If privacy is a concern, use something like Cryptomator[1] to source encrypt data before uploading it. Cryptomator in particular integrates well with mobile phone operating systems, and has clients for all major operating systems (yes, Linux included).
Source encrypt your backups as well, and nobody can read your data besides you.
I know I will probably get pushback over this, but CalDAV sucks. People say that it's great and that it's easy; yet if that were true there would be way more self-hosted CalDAV solutions out there and they would be far more ergonomic than what's available. I was not impressed with Radicale. Because there's really only one calendar file I wanted to serve to myself, I tried implementing my own CalDAV server just for that purpose and pretty much gave up because of how unintuitive and complicated it was merely to make a single file available. I can see why it would be needed if sharing a calendar with other people with calendar apps that support CalDAV, but I think it's kind of a waste of time if hosting a calendar for one's self.
Instead, initially went with the approach of hosting my dynamically updating iCal file in an S3 bucket and using ICSx5 on Android to sync with it. No CalDAV needed – just HTTPS.

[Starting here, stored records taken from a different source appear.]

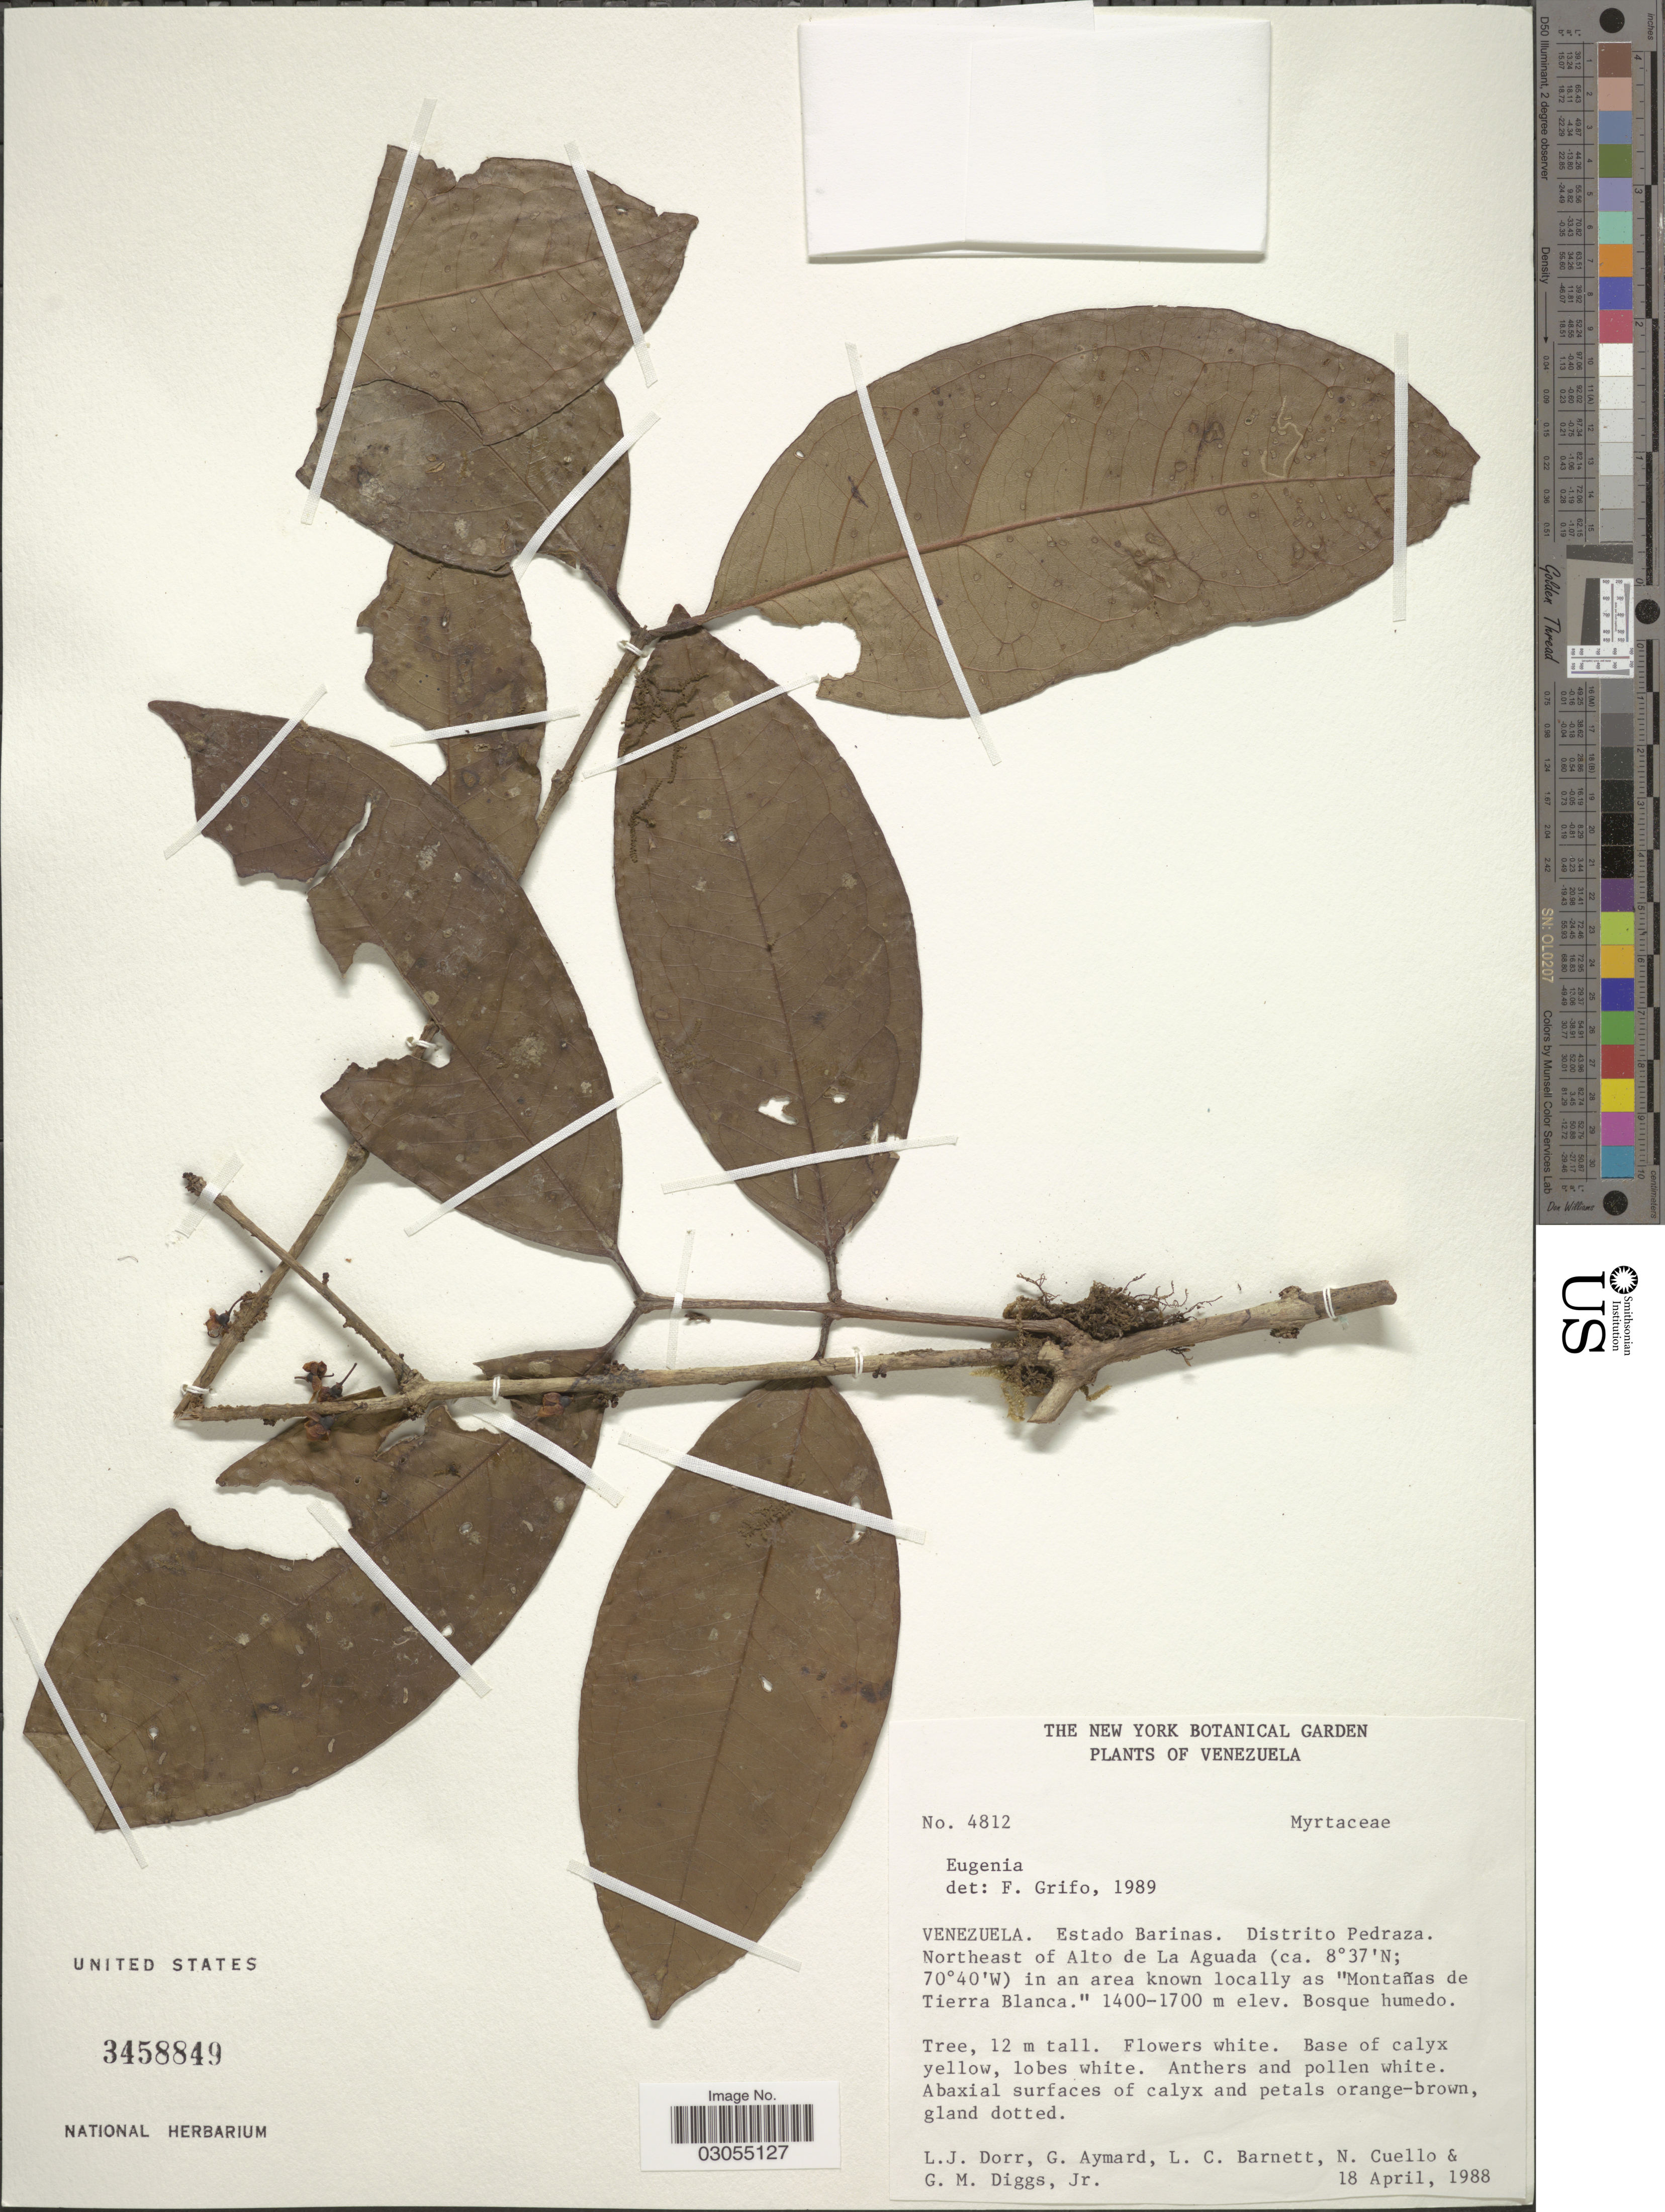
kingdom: Plantae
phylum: Tracheophyta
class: Magnoliopsida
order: Myrtales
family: Myrtaceae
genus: Eugenia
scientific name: Eugenia sp.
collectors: L. J. Dorr, G. A. Aymard, L. C. Barnett, N. L. Cuello & G. Diggs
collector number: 4812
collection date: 1988-04-18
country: Venezuela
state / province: Barinas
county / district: Pedraza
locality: NE of Alto de La Aguada in an area known locally as 'Montañas de Tierra Blanca"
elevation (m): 1400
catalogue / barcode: US 3458849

However, FOSS calendars for Android still suck, and for some reason I couldn't get ICSx5 to work within GrapheneOS, so I now use almost the same approach but with Proton Calendar which happens to support calendars from direct links to iCal files. It's not perfect, but it suits my needs enough.
I think the author's approach for using iCalendar format is a good one, though what I've discovered is the amount of support for various iCalendar features varies drastically between calendar software. Rather than dealing with that headache, I somewhat gave up and decided to shove most metadata into the description field rather than use the respective properties.
EDIT: My use case is software I wrote to grab data from various sites (Eventbrite, Meetup, pub trivia companies, public event calendars, etc.), filter for only social events I would be interested in, and combine them into a single calendar I can view in my normal calendar software.